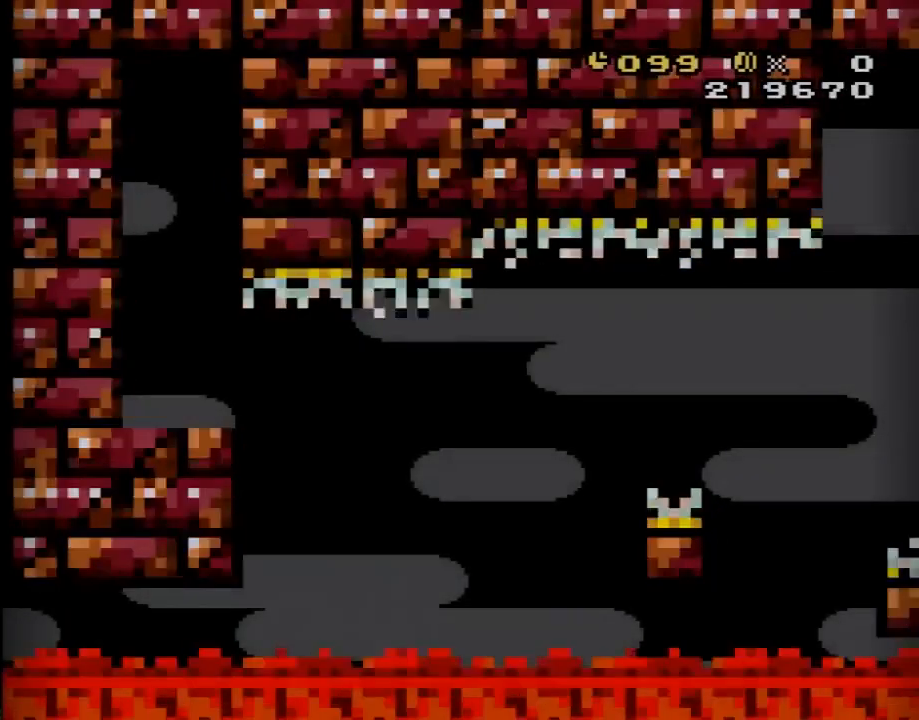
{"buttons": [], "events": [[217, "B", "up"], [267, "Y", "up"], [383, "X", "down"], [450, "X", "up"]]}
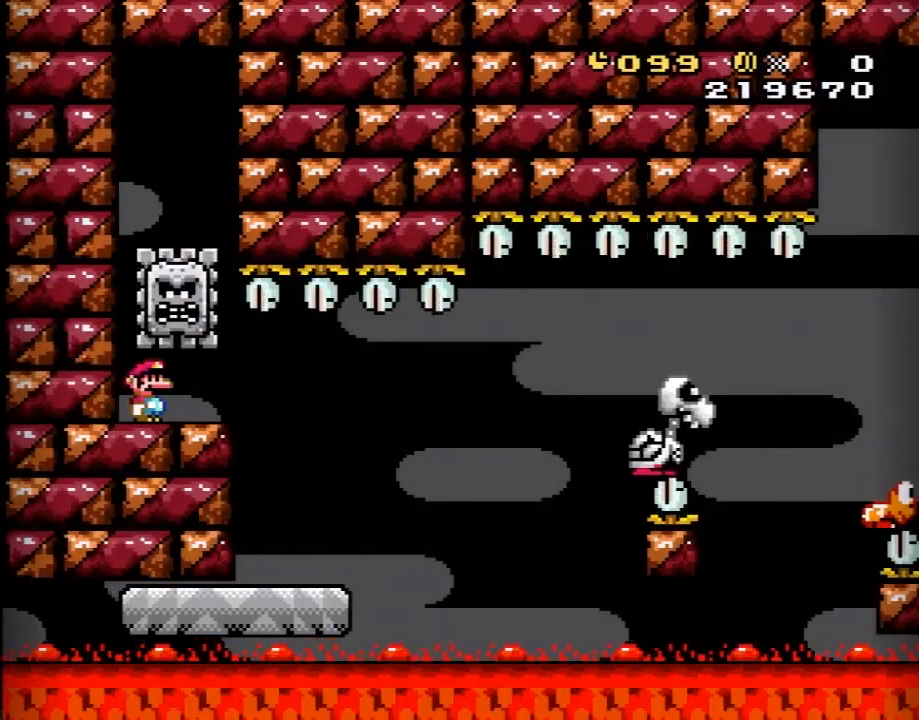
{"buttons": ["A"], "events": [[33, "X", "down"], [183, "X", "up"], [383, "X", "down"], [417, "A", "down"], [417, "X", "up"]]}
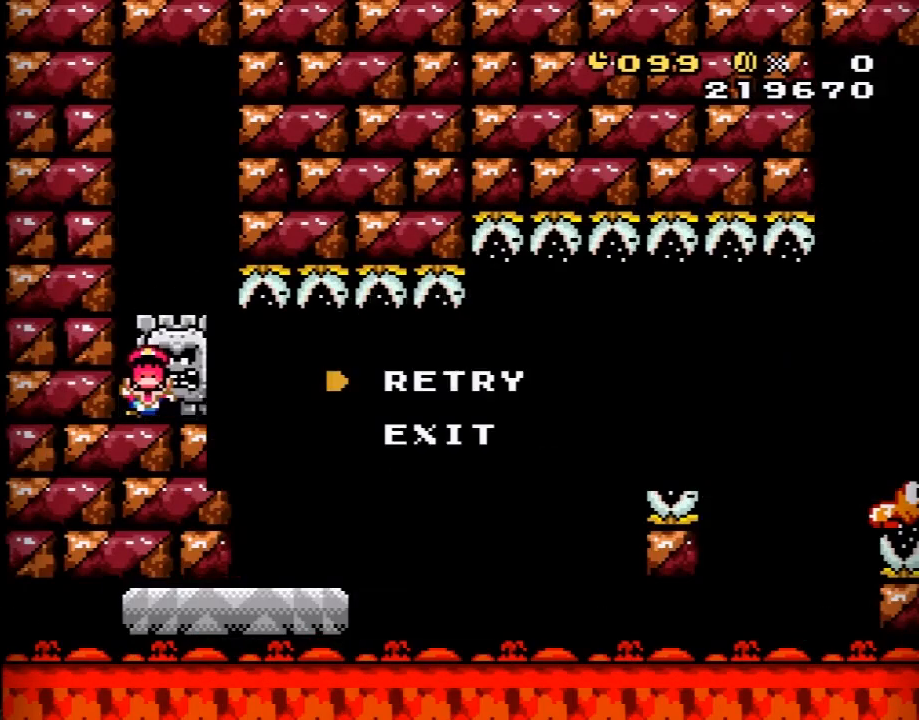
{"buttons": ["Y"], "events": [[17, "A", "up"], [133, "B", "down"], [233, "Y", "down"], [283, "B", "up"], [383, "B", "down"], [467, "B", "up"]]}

■ **Try it**: Every line above has to be output exactly; the pictures must be dropped.

■ **Result**:
{"buttons": [], "events": [[217, "B", "up"], [267, "Y", "up"], [383, "X", "down"], [450, "X", "up"]]}
{"buttons": ["A"], "events": [[33, "X", "down"], [183, "X", "up"], [383, "X", "down"], [417, "A", "down"], [417, "X", "up"]]}
{"buttons": ["Y"], "events": [[17, "A", "up"], [133, "B", "down"], [233, "Y", "down"], [283, "B", "up"], [383, "B", "down"], [467, "B", "up"]]}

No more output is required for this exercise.